# Your goal:
The required output is the line containing "(525, 360) = (390, 586): blue pillow -> none" followed by each line through the end of the data below, repeated exactly and with nothing added.
*** Information provided Section Begins ***
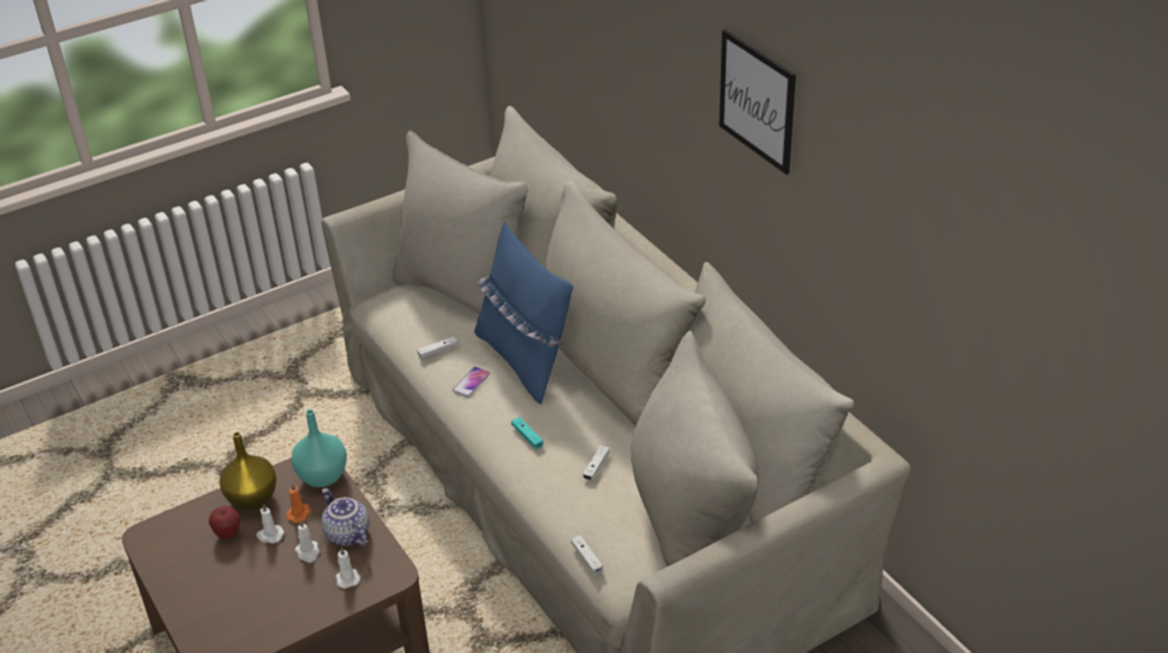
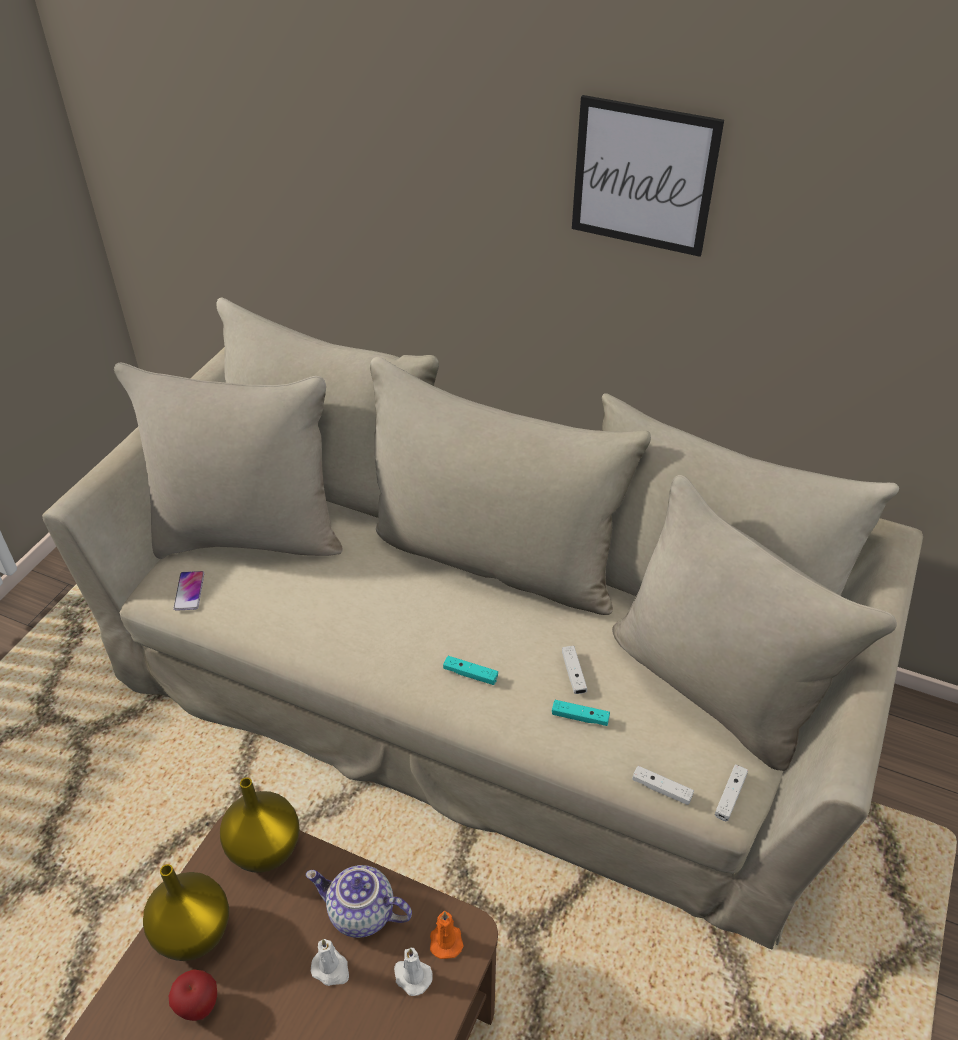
camera: 35 degrees left, 5 degrees up
(269, 535) = (259, 974): white candle -> none
(300, 513) = (275, 918): orange candle -> orange candle (445, 939)
(322, 476) = (264, 848): turquoise vase -> yellow vase
(438, 351) = (282, 618): white game controller -> white game controller (730, 796)
(471, 382) = (352, 639): phone -> phone (189, 591)
(525, 360) = (390, 586): blue pillow -> none
(574, 494) = (580, 717): none -> turquoise game controller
*** Information provided Section Ends ***
# Response to the exercise:
(525, 360) = (390, 586): blue pillow -> none
(574, 494) = (580, 717): none -> turquoise game controller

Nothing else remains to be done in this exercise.